Benchmark Your Data
The sdif-benchmarks repository contains an evidence-first benchmark suite that compares SDIF and SDIF AI against JSON Compact, JSON Pretty, YAML, XML, and TOON across token efficiency, context packing, round-trip fidelity, and delta compactness. You can run it against the shared corpus of canonical fixtures or add your own documents.
1. Clone the repository
git clone https://github.com/sdif-format/sdif-benchmarks
cd sdif-benchmarks
The suite expects the core SDIF repository to be present at ../sdif by default. If you have it elsewhere, set SDIF_CORE_REPO:
export SDIF_CORE_REPO=/path/to/sdif
2. Install dependencies
pip install -e .
This installs the benchmark runners and shared helpers. The sdif CLI must also be installed and available on your PATH. See the Install guide if it is not.
3. Add your own documents to the corpus
The shared corpus lives in ../sdif/examples/golden/. Each fixture is a directory containing:
equivalent.json— the canonical semantic source (benchmark input)source.sdif— the SDIF representationcanonical.sdif— the canonical SDIF formcanonical.sha256— hash evidence for the canonical form
To benchmark your own data, add a fixture directory following the same layout and point the benchmark at it:
export SDIF_BENCHMARK_GOLDEN_DIR=/path/to/your/fixtures
All formats (JSON, YAML, XML, SDIF, SDIF AI) are derived from equivalent.json at benchmark time, so the JSON file is the required starting point.
4. Run the benchmark tracks
Each benchmark track is available as a make target:
# Token reduction across formats
make benchmark-token
# How many document copies fit in fixed token budgets
make benchmark-context
# JSON→format→JSON round-trip fidelity
make benchmark-roundtrip
# Mutation sensitivity — re-send overhead after a change
make benchmark-delta
# Semantic quality checks (canonicalization, schema validation, round-trip)
make benchmark-quality
# LLM retrieval accuracy by format — requires an API key
SDIF_BENCHMARK_RETRIEVAL=1 ANTHROPIC_API_KEY=<key> make benchmark-retrieval
Results are written to the results/ directory.
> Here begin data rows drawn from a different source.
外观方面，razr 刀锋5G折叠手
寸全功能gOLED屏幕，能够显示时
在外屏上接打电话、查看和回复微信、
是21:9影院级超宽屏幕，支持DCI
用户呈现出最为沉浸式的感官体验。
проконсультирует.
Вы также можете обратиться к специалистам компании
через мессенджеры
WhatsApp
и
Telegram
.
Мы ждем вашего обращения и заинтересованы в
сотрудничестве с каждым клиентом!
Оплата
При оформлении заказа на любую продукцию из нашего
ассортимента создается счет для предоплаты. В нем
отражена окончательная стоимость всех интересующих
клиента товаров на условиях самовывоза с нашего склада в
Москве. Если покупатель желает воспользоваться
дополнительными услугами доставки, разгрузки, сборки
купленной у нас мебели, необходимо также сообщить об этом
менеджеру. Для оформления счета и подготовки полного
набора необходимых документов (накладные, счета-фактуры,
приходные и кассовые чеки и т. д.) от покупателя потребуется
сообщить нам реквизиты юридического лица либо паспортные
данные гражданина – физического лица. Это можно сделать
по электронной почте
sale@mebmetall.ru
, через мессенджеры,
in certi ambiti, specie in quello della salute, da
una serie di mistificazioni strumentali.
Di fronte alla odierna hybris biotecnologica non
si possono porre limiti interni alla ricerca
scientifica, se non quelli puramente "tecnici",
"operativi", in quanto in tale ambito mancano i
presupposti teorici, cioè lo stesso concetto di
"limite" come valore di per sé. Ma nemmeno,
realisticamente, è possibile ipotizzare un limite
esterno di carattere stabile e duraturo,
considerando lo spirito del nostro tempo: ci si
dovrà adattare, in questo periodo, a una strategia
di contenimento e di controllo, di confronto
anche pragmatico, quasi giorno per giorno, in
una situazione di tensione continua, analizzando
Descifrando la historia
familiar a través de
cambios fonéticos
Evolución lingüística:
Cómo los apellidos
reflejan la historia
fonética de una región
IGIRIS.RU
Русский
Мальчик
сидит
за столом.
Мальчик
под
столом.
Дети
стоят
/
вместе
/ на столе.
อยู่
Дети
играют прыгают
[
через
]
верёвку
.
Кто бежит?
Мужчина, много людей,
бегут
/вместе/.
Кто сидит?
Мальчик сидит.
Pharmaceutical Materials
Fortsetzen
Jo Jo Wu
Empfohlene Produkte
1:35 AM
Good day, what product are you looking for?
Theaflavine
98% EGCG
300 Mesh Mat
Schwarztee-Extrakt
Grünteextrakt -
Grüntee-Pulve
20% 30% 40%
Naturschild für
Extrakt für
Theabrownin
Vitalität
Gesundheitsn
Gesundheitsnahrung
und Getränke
Pass SDIF_BENCHMARK_OUTPUT_DIR to redirect output elsewhere:
SDIF_BENCHMARK_OUTPUT_DIR=/tmp/my-run make benchmark-token
5. Read the output
Token efficiency output ranks each format by median token ratio relative to JSON Compact (the stable baseline). A ratio below 1.0 means fewer tokens than JSON Compact. Example summary from the shared corpus across 21 documents:
| Format | Median ratio vs JSON Compact | Wins (out of 63 pairs) |
|---|---|---|
| SDIF AI | 56.8% | 57 |
| SDIF | 59.5% | 2 |
| YAML | 95.3% | 0 |
| JSON Compact | 100.0% | 0 |
| JSON Pretty | 137.3% | 0 |
| XML | 171.7% | 0 |
Context packing reports how many copies of each document fit inside fixed token budgets (4K, 8K, 32K, 128K).
Round-trip fidelity scores value, type, and structure preservation for the JSON→format→JSON path. SDIF AI and TOON are excluded from round-trip scoring because they are not intended for lossless JSON round-trip.
Delta compactness measures the token overhead of re-sending a document after a deterministic mutation to the first 10% of leaf values.
6. Token counting: what "tokens" means here
Token counts use the cl100k_base tiktoken encoding (the tokenizer used by OpenAI GPT-4 and related models) by default. This is the most widely used tokenizer for comparing format compactness across model families. The benchmark also supports optional TokenX estimation and Llama tokenizers:
SDIF_TIKTOKEN_ENCODING=cl100k_base # default
SDIF_BENCHMARK_TOKENX=1 # enable TokenX estimation
SDIF_BENCHMARK_LLAMA=1 # enable Llama tokenizer
Any claim about token savings should name the tokenizer and corpus that produced it. The same document may produce different ratios under different tokenizers.
7. Quick token counting without the full benchmark
For a fast per-file token count without running the benchmark suite, use the sdif tokens command:
sdif tokens plan.sdif
This prints the byte size and estimated token count for a single document. It is useful for spot-checking a file before committing to a full benchmark run.
8. Interpreting results
Results depend on the corpus. SDIF's gains are most visible on data with repeated structure: wide tables with many rows, documents with many relations sharing the same predicates, or documents with long repeated field names. Flat documents with few repeated structures will show smaller differences.
The benchmark suite is designed to be reproducible. All format representations are derived from the same equivalent.json source, so differences in output measure format efficiency rather than differences in the underlying data.